JT. I don’t think much.
And they asked, what had I done to understand him?
This surprised me very much. And at the age of 27 I began consciously to change my desire to look for hurts to a desire to know. Because of what I’ve learned I have a new respect and care for my parents and sister, a feeling that is light years away from that summer of 1967. We began to have conversations as never before, and a new warmth came to be. Then my parents too began to study Aesthetic Realism, in phone consultations from Puerto Rico ! On their 42nd anniversary, they wrote a letter, published in newspapers in Puerto Rico and New York, in which they said:
[We] are more alive than ever because of what we have learned from Aesthetic Realism…. We learned to understand and respect each other more, and to see the world around us with more value. Instead of routine, we now have more communication. We have seen how adoring our children and seeing them as better than others is contempt, and is one of the reasons why children don’t respect their parents. We believe that if families all over the world studied this education, the social problems that at this time are destroying human beings and the family would greatly change.
Aesthetic Realism is the best, warmest friend of the family, and every person in this world deserves to know it.
The Mistake about Love
A large field for mistakes about warmth and coldness is love. In TRO 1276, Ellen Reiss asks this question: “Are you troubled by the way you can feel cold to someone close to you, someone you thought you felt so warm towards?” And she explains: “We can also feel cold towards someone we care for because there is that in us which wants to love only ourselves.”
Soon after I began seeing Donita Ellison, who is a high school teacher of art, I found myself having feelings about her that were big and new: I was swept! But I also made a mistake that without Aesthetic Realism I would never have been able to understand and change. For several months Donita and I spoke almost every day, and I was so glad to see her, couldn’t wait until I did. Yet I found myself one day feeling we were too different and therefore not compatible. When I spoke about this in an Aesthetic Realism consultation, my consultants asked: “Is Donita Ellison a threat to your big love affair—the one you’ve had with yourself?” This was so true!
I remembered the first time I invited Donita to visit my apartment in Westchester . After dinner at a restaurant and an exciting conversation through which we both had more feeling, on the way to my home I began to think, “This is getting too deep and it is out of my control.”
My consultants explained: “There are two things in reality: you and the world.
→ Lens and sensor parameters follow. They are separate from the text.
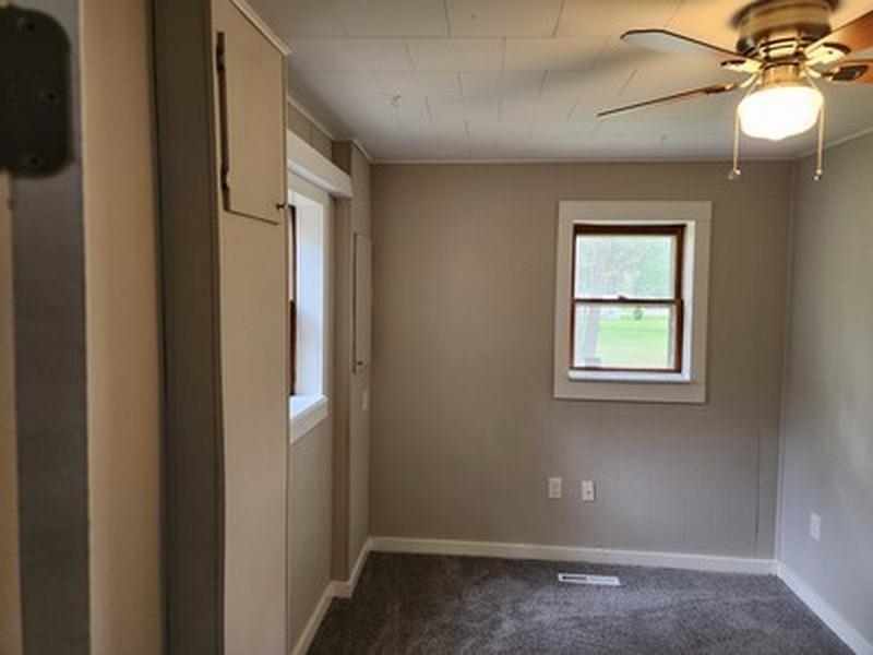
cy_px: 328
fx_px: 580
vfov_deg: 58.9
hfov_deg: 73.9
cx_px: 436
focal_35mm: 23
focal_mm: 6.4
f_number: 1.8
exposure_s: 1/120
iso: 200
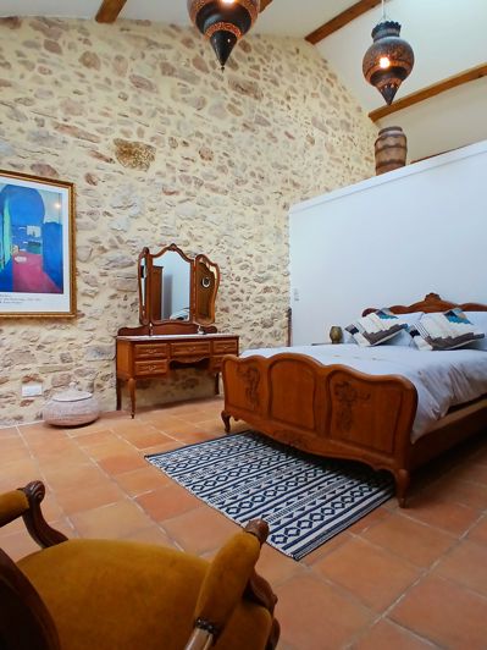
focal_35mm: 17
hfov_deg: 74.7
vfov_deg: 91.0
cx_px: 244
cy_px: 325
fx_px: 319
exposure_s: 1/33.3
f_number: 2.2
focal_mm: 1.4
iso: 80
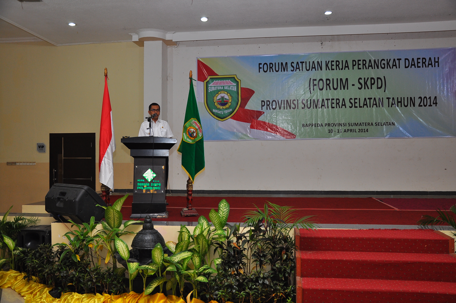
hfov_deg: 59.6
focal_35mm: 32
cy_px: 152
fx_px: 399
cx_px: 228
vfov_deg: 41.6
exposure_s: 1/100
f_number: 4
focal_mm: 21
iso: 400
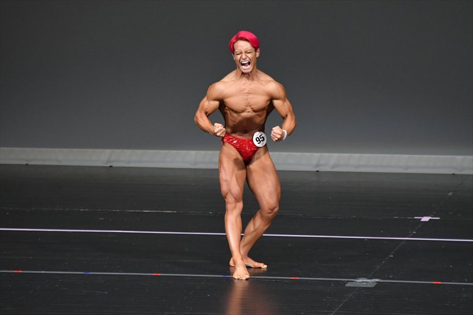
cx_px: 236
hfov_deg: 5.5
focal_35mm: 375
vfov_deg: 3.7
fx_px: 4925
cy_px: 158
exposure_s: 1/400
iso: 4000
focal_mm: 250
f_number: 5.6
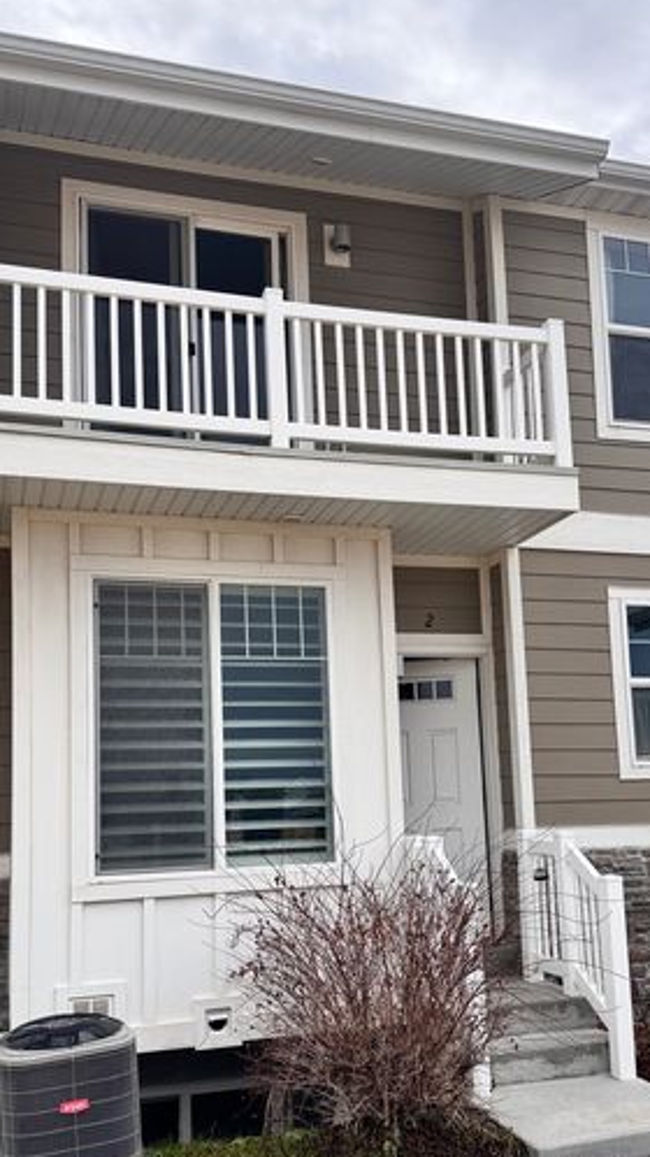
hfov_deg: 33.7
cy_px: 684
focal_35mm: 35
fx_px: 1073
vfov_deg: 56.3
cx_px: 355
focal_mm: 6.76
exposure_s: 1/1172
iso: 80
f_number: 1.78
If you don’t want to be truly affected by the world, that leaves only you …. Does Donita Ellison have the right to affect you in a big way? Is it reality you are being affected by through her?”
Consultants. Is it wholly in your control?
JT. No, it’s not.
By the end of 1993 I knew I wanted to marry Donita; and in my mind I pictured a proposal, an engagement, the ceremony and honeymoon, and living happily ever after. I had a plan to surprise Donita by announcing our engagement—which she knew nothing about—at a party with my parents present. Somehow, though, I didn’t feel at ease with my plan, and when I told my consultants about it they asked: “As you thought about this, how did you see Ms. Ellison? Is she just part of the decoration, or do you see her as a real person? In your thought, who were all the people at the party looking at?”
Consultants. What happened to Donita Ellison?
JT. I guess she was also looking at me.
And they asked whether I saw how something that might begin well could be used in behalf of a selfish purpose.
I certainly did. And I saw that the only way I would feel I deserved to have Donita care for and trust me was to be able to say sincerely: I want to use you to like the world, and I want to do everything I can to have you like the world and to meet what you are truly hoping for.
I’m so happy and honored that Donita is now my wife, and that our wonderful Aesthetic Realism education continues.